Record: Mark H. Butler, James M. Harper, Matthew L. Call, and Mark. H Bird, “Examining Claims of Family Process Differences Ensuing From the Choice to Home-School” in Education and Urban Society 47, no. 1 (2013): 86-108. [Abstract Here]
Summary: Butler and Harper are professors in the Brigham Young University School of Family, Life, Marriage and Family Therapy graduate programs. Call is a master’s student in the Family, Life, Marriage and Family Therapy program at Brigham Young University.Bird is a licensed Marriage and family therapist in private practice in Dallas, Texas. Here they explore whether homeschooling is as beneficial to the family as many people suppose.
The authors begin by arguing that self-selection bias may account for the differences between home-schooling and public-schooling families.
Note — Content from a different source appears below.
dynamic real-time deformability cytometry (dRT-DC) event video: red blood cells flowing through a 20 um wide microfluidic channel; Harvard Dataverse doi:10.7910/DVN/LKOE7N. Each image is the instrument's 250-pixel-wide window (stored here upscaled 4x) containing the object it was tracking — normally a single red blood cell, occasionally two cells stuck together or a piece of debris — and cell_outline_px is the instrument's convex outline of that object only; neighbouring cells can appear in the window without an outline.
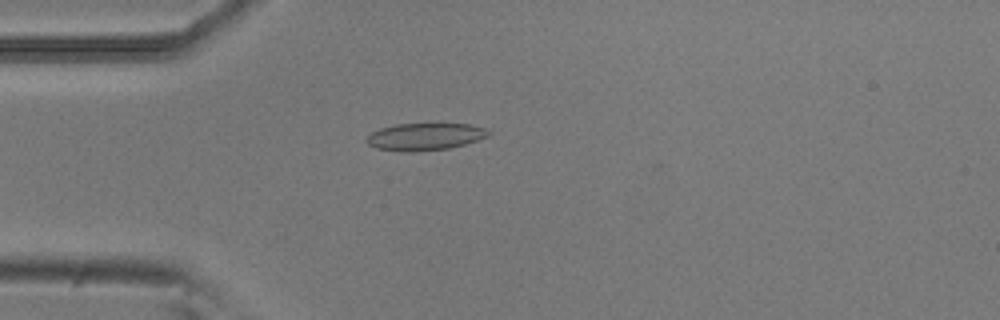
{"species": "common noctule bat (a hibernating species)", "species_latin": "Nyctalus noctula", "temperature_condition": "room temperature", "stored_images_in_passage": 26, "camera_frame_rate_fps": 3000, "um_per_image_px": 0.085, "animal": {"sex": "male", "body_mass_g": 20.5, "forearm_length_mm": 52.5}, "frame": {"image": 1, "passage_image": 14, "time_ms": 4.333, "image_size_px": [1000, 320], "cell_outline_px": [[492, 132], [488, 136], [464, 144], [448, 148], [412, 152], [400, 152], [376, 148], [368, 144], [364, 140], [372, 132], [380, 128], [396, 124], [432, 120], [440, 120], [468, 124], [488, 128]], "centroid_in_image_um": [36.15, 11.55], "position_along_channel_um": 48.9, "area_um2": 20.52}}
In other words, families that are already more cohesive and family-centric may choose homeschooling at a higher rate than families who do not value the family-centric lifestyle as much. They contend that this bias has not been accounted for in previous homeschooling literature.
They then move into a literature review of parental influence during adolescence, the influence of public-schooling, homeschooling in general, homeschooling’s effect on family cohesion, and parallel interaction through homeschooling. In truth, any party interested in this research is most likely already familiar with this information. As children grow up, they are increasingly influenced by their peers. Some parents who are disturbed by this choose to homeschool their children in order to improve relationships in the family and retain the greatest influence over their children.
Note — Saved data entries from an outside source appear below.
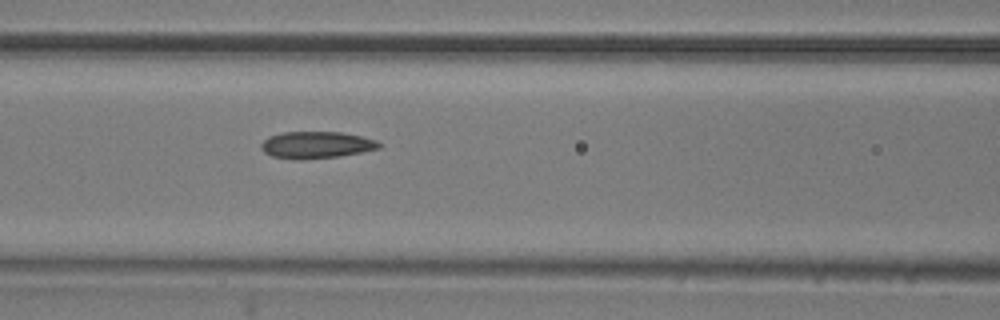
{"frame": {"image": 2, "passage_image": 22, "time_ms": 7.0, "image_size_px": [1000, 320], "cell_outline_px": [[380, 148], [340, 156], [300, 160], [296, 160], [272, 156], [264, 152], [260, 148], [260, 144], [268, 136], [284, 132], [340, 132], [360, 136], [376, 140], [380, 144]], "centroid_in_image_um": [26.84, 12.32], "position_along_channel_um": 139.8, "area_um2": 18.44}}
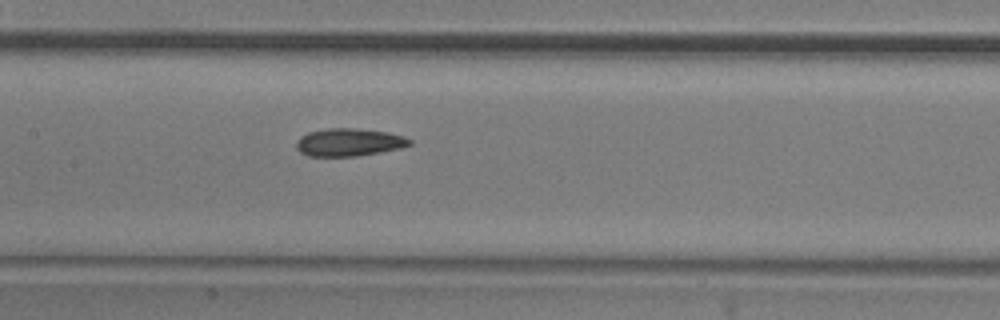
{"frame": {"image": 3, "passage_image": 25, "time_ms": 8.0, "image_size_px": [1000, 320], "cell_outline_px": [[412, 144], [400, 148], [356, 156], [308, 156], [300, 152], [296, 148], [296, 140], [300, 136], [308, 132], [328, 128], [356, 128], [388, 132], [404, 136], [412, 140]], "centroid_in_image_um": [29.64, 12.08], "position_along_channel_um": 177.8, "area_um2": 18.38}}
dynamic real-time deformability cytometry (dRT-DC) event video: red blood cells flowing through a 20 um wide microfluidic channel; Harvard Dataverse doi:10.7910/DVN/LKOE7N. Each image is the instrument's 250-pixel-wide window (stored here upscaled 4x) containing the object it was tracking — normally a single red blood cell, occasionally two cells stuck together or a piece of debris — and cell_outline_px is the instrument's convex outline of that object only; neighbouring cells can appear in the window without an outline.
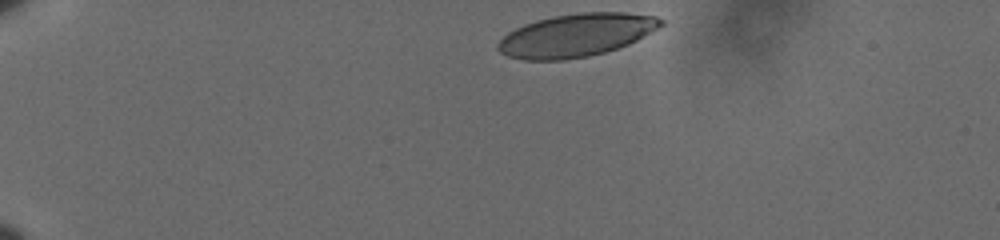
{"species": "human", "species_latin": "Homo sapiens", "temperature_condition": "cold", "stored_images_in_passage": 40, "camera_frame_rate_fps": 3000, "um_per_image_px": 0.085, "donor": {"sex": "male"}, "frame": {"image": 1, "passage_image": 1, "time_ms": 0.0, "image_size_px": [1000, 240], "cell_outline_px": [[664, 24], [636, 40], [628, 44], [604, 52], [588, 56], [564, 60], [520, 60], [508, 56], [500, 52], [496, 48], [496, 44], [508, 32], [524, 24], [536, 20], [552, 16], [580, 12], [624, 12], [656, 16], [664, 20]], "centroid_in_image_um": [48.94, 2.99], "position_along_channel_um": 36.1, "area_um2": 40.75}}
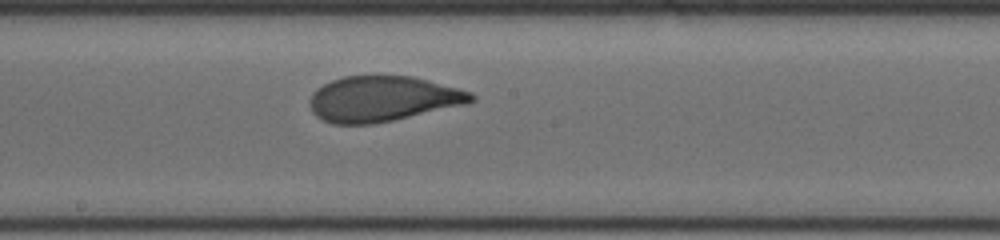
{"frame": {"image": 2, "passage_image": 23, "time_ms": 7.333, "image_size_px": [1000, 240], "cell_outline_px": [[476, 100], [464, 104], [392, 120], [372, 124], [332, 124], [316, 116], [312, 112], [308, 100], [312, 92], [316, 88], [332, 80], [344, 76], [412, 76], [460, 88], [472, 92], [476, 96]], "centroid_in_image_um": [32.5, 8.39], "position_along_channel_um": 215.7, "area_um2": 42.66}}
Next comes their actual study, which includes 35 homeschooling families and 38 public-schooling families. They focus solely on the adolescent and the parent, so they are are not able to say anything about the effect that homeschooling has on family climate as a whole, only the relationship between the adolescent and his/her parents. One of the instruments used to control for the dependent variable of parent-adolescent interaction is a survey written by one of the authors that, “remains an essentially untested measure.” (p. 96) The only accreditation that the authors can procure for this instrument are two unpublished studies written by the creator of the tool. Their data has very little meaning without an independent evaluation of the data-collection methods in order to prove reliability, but for what it is worth, their data supports the common claim that homeschooling families are more cohesive. As for parent-child parallel interaction, homeschooling families fared slightly better, but even the authors admit that the results are of only moderate magnitude and doubtful clinical relevance.
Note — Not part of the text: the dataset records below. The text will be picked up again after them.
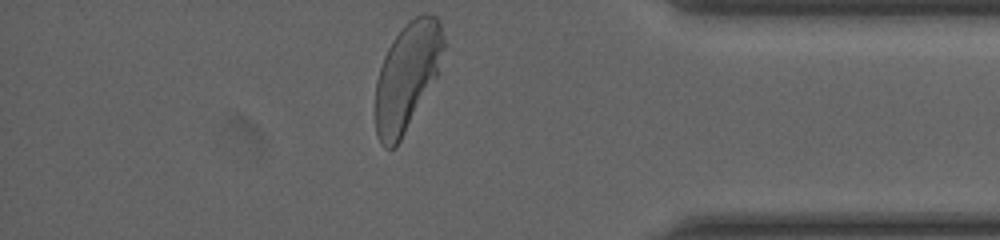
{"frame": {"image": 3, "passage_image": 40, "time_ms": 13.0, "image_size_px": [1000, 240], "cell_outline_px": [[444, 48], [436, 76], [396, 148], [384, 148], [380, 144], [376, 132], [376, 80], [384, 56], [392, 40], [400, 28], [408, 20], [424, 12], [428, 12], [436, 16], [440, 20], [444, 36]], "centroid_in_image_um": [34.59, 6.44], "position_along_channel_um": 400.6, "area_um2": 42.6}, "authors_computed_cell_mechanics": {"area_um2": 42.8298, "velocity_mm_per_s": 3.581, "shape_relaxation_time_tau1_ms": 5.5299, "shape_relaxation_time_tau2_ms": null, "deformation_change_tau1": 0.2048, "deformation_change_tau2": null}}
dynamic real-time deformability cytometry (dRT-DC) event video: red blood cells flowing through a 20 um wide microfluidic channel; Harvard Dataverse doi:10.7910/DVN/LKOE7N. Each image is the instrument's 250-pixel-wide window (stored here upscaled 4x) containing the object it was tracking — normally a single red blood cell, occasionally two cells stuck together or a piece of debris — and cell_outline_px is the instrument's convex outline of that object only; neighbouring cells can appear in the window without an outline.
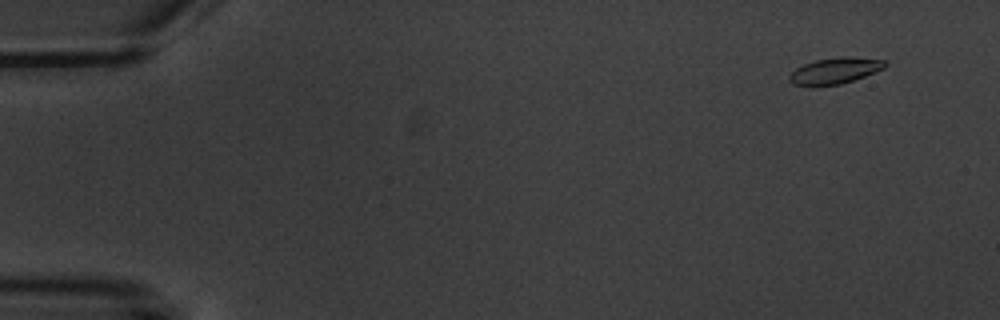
{"species": "common noctule bat (a hibernating species)", "species_latin": "Nyctalus noctula", "temperature_condition": "warm", "stored_images_in_passage": 6, "camera_frame_rate_fps": 3000, "um_per_image_px": 0.085, "animal": {"sex": "male", "body_mass_g": 20.1, "forearm_length_mm": 53.5}, "frame": {"image": 1, "passage_image": 2, "time_ms": 1.0, "image_size_px": [1000, 320], "cell_outline_px": [[888, 64], [884, 68], [864, 76], [840, 84], [792, 84], [788, 80], [788, 76], [796, 68], [804, 64], [816, 60], [840, 56], [848, 56], [884, 60]], "centroid_in_image_um": [70.99, 5.98], "position_along_channel_um": 14.0, "area_um2": 14.16}}
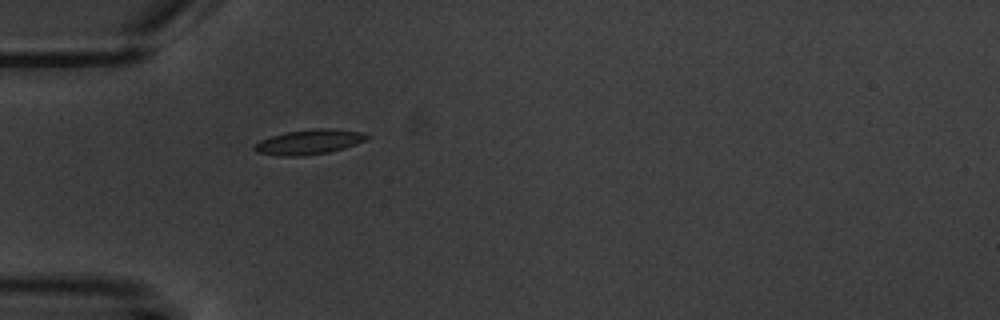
{"frame": {"image": 2, "passage_image": 6, "time_ms": 5.667, "image_size_px": [1000, 320], "cell_outline_px": [[368, 136], [364, 140], [356, 144], [344, 148], [328, 152], [304, 156], [280, 156], [256, 152], [252, 148], [260, 140], [272, 136], [288, 132], [312, 128], [332, 128], [364, 132]], "centroid_in_image_um": [26.27, 12.06], "position_along_channel_um": 58.7, "area_um2": 16.24}}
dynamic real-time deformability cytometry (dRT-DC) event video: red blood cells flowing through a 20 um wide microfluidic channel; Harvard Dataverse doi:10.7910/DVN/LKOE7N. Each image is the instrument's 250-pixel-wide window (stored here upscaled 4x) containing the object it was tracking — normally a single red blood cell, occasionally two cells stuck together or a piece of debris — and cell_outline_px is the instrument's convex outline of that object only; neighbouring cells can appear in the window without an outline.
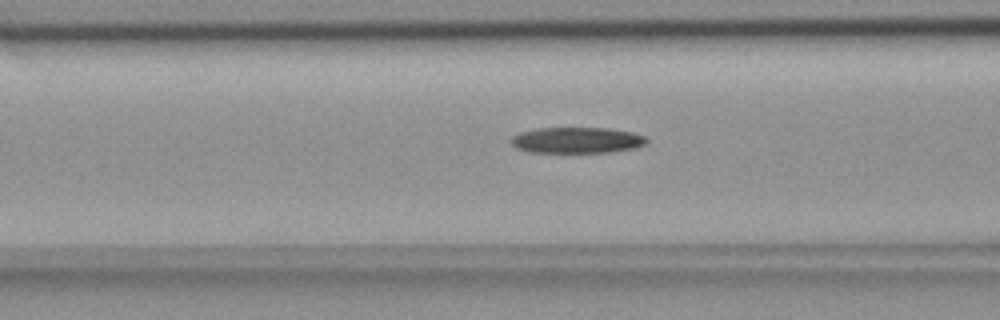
{"species": "common noctule bat (a hibernating species)", "species_latin": "Nyctalus noctula", "temperature_condition": "room temperature", "stored_images_in_passage": 39, "camera_frame_rate_fps": 3000, "um_per_image_px": 0.085, "animal": {"sex": "female", "body_mass_g": 18.4}, "frame": {"image": 1, "passage_image": 5, "time_ms": 1.333, "image_size_px": [1000, 320], "cell_outline_px": [[648, 140], [644, 144], [636, 148], [608, 152], [528, 152], [516, 148], [508, 140], [512, 136], [520, 132], [540, 128], [608, 128], [632, 132], [644, 136]], "centroid_in_image_um": [49.0, 11.92], "position_along_channel_um": 117.6, "area_um2": 20.52}}
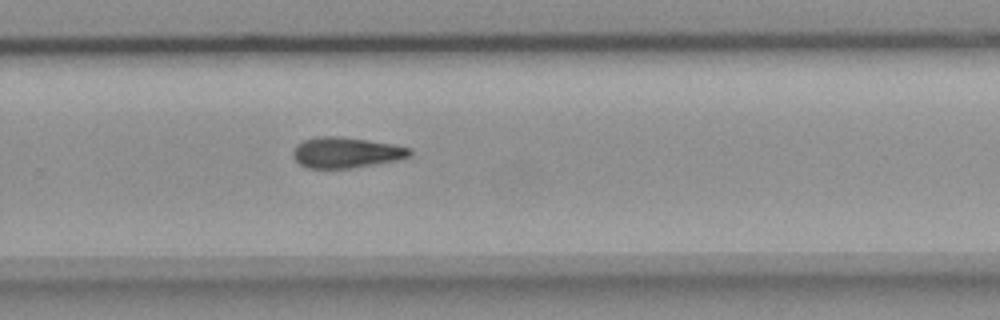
{"frame": {"image": 2, "passage_image": 20, "time_ms": 6.333, "image_size_px": [1000, 320], "cell_outline_px": [[412, 156], [396, 160], [352, 168], [304, 168], [292, 156], [292, 152], [296, 144], [304, 140], [316, 136], [340, 136], [392, 144], [408, 148], [412, 152]], "centroid_in_image_um": [29.36, 12.96], "position_along_channel_um": 300.4, "area_um2": 20.87}}
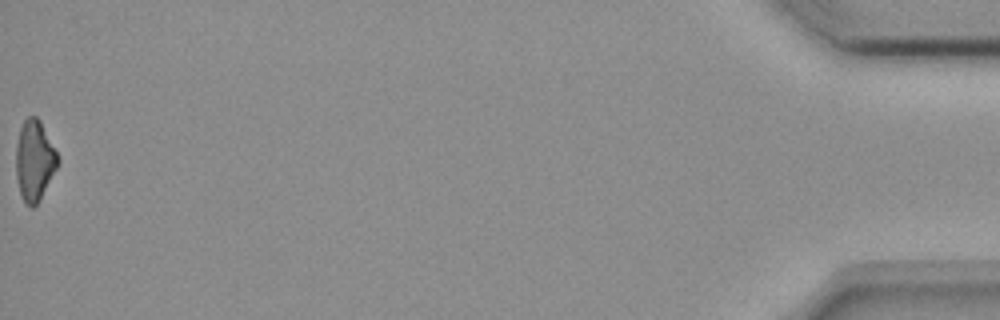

Appraisal: There is a definite need for more research on how homeschooling impacts family interaction, but there are too many flaws in this study to make it valuable. For example, the authors correctly point out that homeschoolers are a diverse group, but their study primarily included religious homeschoolers (presumably Mormon, judging from the authors’ ties to BYU). This sub-set of the population does not reflect all homeschoolers. There are also the serious uncertainties with their measurement tools that put their results into question.
Butler et al. are not the only researchers to find a lack of study in this area. Joseph Murphy came to a similar conclusion in his literature review, “The Social and Educational Outcomes of Homeschooling” [abstract & review]. Most of the studies conducted on the familial impact of homeschooling are anecdotes or of poor quality. Since many homeschooling families are motivated by a desire to be closer to their children, the true impacts of homeschooling on the family needs further exploration.